Indepth Arts News:
"Lee Krasner"
2000-06-10 until 2000-08-27
Akron Art Museum
Akron, OH,
USA
Lee Krasner is the first full-scale retrospective of the major American painter Lee
Krasner (1908 - 1984) since her death. Krasner was the only female associated with
the first generation of the New York School. This exhibition articulates her critical
contributions to the movement and brings an important feminist perspective to the
discussion of Abstract Expressionism. Krasner's work demonstrates an ongoing
artistic dialogue with a diverse range of artists, including Hans Hoffman, Willem de
Kooning, Henri Matisse, Piet Mondrian, and her husband, Jackson Pollock. Krasner
was influenced by Pollock's work but she was a powerful influence on his work as
well.
The traveling exhibition comprises sixty paintings, collages, and drawings on loan
from major collections around the world. Together, these works-many of them not
publicly exhibited in decades-present the complete trajectory of Krasner's work.

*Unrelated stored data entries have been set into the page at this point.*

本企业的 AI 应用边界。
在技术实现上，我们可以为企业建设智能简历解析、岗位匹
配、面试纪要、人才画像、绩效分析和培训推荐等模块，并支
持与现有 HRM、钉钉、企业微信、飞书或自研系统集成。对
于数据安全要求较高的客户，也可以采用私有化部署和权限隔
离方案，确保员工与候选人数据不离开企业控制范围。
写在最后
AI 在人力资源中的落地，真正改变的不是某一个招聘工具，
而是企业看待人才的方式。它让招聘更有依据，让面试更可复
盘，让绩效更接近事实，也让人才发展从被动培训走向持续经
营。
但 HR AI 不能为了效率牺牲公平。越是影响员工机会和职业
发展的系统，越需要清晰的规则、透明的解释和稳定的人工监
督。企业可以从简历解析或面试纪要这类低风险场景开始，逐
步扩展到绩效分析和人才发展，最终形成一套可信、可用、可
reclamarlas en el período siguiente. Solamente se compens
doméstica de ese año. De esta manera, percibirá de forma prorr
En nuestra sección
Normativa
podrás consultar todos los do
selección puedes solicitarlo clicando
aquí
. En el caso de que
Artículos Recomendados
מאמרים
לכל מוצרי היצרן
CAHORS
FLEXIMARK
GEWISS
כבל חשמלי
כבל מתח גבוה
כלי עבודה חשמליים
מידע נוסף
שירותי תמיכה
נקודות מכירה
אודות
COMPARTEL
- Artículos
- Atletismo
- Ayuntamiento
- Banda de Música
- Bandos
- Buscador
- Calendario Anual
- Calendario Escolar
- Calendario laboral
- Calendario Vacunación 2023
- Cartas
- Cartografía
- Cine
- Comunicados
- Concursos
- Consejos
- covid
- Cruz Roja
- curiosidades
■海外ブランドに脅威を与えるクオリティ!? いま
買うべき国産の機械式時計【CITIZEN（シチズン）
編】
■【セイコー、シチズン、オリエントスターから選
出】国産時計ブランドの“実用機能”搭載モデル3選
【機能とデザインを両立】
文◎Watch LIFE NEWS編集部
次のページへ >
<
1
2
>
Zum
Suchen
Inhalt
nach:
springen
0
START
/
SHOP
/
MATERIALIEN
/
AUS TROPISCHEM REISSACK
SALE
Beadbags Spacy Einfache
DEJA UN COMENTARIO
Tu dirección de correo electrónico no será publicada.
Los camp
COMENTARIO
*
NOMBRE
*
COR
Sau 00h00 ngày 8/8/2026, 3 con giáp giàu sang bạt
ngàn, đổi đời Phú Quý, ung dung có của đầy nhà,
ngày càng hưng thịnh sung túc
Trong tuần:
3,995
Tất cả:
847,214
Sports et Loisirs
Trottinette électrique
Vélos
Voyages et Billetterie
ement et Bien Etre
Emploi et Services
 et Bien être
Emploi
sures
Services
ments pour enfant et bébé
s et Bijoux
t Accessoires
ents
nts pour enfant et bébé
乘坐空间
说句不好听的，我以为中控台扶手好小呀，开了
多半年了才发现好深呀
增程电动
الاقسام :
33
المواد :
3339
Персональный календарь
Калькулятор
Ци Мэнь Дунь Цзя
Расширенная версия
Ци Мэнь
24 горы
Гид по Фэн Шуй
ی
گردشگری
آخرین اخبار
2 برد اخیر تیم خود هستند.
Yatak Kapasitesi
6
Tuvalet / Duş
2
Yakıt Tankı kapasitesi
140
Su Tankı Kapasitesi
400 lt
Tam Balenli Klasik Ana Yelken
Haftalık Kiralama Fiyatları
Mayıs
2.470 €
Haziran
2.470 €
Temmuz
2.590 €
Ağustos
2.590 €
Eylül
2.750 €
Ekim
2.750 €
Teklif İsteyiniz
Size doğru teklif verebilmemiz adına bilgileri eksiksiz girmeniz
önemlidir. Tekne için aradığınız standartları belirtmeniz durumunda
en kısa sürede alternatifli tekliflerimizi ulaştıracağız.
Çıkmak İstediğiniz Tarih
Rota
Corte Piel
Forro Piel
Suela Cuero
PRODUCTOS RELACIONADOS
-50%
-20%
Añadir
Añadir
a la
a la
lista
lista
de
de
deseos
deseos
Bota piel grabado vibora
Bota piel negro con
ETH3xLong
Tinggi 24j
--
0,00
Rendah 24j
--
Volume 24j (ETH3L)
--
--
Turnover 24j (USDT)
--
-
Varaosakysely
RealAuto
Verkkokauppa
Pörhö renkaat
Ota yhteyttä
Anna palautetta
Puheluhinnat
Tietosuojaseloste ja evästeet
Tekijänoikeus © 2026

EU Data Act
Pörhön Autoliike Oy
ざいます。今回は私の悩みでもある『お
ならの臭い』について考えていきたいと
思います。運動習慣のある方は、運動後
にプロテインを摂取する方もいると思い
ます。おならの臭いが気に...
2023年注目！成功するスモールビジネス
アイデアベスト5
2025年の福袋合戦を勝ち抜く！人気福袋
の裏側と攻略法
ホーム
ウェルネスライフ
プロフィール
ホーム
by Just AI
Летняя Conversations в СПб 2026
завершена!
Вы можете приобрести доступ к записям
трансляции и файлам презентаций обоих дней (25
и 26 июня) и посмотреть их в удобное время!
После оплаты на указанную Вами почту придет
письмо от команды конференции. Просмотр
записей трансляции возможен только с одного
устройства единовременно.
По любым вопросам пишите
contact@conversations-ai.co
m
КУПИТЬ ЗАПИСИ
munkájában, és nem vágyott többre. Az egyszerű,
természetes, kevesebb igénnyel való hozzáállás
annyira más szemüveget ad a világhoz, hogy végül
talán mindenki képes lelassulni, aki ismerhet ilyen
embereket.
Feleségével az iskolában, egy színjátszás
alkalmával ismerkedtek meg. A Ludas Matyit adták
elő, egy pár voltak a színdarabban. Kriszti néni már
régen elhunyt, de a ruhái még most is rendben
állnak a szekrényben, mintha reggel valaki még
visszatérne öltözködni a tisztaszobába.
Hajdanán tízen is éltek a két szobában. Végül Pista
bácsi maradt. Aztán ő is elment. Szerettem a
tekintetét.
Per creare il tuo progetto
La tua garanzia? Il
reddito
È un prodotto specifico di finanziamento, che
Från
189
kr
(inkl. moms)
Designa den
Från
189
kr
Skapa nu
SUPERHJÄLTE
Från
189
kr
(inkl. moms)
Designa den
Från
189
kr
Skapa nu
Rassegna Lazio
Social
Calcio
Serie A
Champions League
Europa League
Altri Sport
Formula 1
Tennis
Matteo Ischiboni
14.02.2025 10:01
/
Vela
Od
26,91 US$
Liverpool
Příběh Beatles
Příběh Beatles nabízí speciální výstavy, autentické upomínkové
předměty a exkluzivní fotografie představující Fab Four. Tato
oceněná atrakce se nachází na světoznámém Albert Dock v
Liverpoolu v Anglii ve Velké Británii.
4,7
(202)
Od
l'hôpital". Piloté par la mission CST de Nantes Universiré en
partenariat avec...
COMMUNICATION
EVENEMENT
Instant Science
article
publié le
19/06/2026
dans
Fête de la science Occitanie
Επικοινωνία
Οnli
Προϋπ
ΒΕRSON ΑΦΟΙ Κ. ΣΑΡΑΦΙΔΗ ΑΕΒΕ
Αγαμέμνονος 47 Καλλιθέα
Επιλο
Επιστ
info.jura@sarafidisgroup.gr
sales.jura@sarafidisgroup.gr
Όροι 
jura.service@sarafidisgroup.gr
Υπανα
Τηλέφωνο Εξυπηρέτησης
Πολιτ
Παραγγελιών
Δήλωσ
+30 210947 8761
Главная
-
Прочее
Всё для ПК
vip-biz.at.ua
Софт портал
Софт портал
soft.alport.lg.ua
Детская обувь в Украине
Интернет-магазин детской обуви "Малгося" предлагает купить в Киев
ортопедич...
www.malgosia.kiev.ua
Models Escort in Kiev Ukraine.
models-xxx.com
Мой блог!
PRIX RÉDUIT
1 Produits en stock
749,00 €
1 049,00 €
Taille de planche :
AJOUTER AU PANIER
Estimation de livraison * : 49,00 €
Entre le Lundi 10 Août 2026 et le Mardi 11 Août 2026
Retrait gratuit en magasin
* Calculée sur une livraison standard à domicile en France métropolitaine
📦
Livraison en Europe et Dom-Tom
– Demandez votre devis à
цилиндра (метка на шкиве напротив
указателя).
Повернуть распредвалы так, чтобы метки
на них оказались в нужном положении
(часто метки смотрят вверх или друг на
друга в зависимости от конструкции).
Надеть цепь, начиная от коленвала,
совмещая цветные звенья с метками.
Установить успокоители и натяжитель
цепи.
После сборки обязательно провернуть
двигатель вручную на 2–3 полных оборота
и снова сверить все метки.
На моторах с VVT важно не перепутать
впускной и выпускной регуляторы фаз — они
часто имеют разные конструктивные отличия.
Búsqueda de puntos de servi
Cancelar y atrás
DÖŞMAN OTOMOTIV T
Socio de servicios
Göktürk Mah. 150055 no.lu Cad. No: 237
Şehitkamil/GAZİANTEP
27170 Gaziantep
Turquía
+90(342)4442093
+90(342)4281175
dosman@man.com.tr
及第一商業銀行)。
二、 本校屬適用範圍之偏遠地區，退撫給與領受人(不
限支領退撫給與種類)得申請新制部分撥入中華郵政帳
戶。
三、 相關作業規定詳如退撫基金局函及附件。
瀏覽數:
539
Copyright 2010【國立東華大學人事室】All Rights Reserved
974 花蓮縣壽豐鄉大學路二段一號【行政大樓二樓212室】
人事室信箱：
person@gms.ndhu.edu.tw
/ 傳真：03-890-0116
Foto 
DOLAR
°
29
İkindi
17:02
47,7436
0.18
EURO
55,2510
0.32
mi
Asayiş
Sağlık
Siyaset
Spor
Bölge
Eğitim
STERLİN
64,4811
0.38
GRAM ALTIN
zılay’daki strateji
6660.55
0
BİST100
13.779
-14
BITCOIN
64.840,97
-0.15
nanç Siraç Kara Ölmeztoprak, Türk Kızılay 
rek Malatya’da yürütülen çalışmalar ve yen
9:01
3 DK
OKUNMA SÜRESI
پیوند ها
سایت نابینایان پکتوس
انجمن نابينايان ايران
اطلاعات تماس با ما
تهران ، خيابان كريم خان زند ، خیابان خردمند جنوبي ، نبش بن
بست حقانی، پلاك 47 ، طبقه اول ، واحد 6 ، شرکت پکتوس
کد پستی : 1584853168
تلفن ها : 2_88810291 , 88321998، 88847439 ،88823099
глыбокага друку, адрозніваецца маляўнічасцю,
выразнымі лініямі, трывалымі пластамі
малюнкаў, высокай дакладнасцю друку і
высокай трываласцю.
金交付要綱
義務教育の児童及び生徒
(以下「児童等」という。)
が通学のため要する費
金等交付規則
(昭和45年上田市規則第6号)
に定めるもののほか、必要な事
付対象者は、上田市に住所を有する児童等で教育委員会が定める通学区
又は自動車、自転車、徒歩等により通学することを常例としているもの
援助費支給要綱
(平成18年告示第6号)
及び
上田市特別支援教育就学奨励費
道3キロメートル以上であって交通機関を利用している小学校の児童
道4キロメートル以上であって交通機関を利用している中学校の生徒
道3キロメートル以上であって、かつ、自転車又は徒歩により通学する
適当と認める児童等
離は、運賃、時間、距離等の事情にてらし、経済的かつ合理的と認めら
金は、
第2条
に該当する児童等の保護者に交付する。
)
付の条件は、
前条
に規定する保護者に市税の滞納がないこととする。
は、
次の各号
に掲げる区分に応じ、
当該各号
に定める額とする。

Organized chronologically, the exhibition begins with the artist's early figurative work
of the 1930s and includes important examples from all phases of her career, including
the magisterial series Eleven Ways to Use the Words to See.
Organized by Independent Curators International and curated by noted art
historian Robert Hobbs, this revealing exhibition demonstrates Krasner's
lifelong refusal to settle on a single style with which to express her artistic and
personal concerns. It also examines her position as one of the most important
American painters of this century. Dr. Hobbs states, Lee Krasner's art
diverges from mainstream Abstract Expressionism. It represents an unrelenting
search for a dynamic self that continually outdistances her work. Predicated on
this open-ended sense of herself, Krasner's art is particularly relevant at the end
of the millennium, when old definitions of a cohesive and unchanging self are
being seriously questioned.
With fierce determination and an ever-questioing eye, Lee KRasner helped define-and redefine-the art of this century.
Over the course of five decades, Krasner defied convention and created an identity distinct from her role as Kackson
Pollock's wife. From figurative painting to Abstract Expressionism and beyond, that journey is now captured in Lee
Krasner, a full-scale retrospective of her work.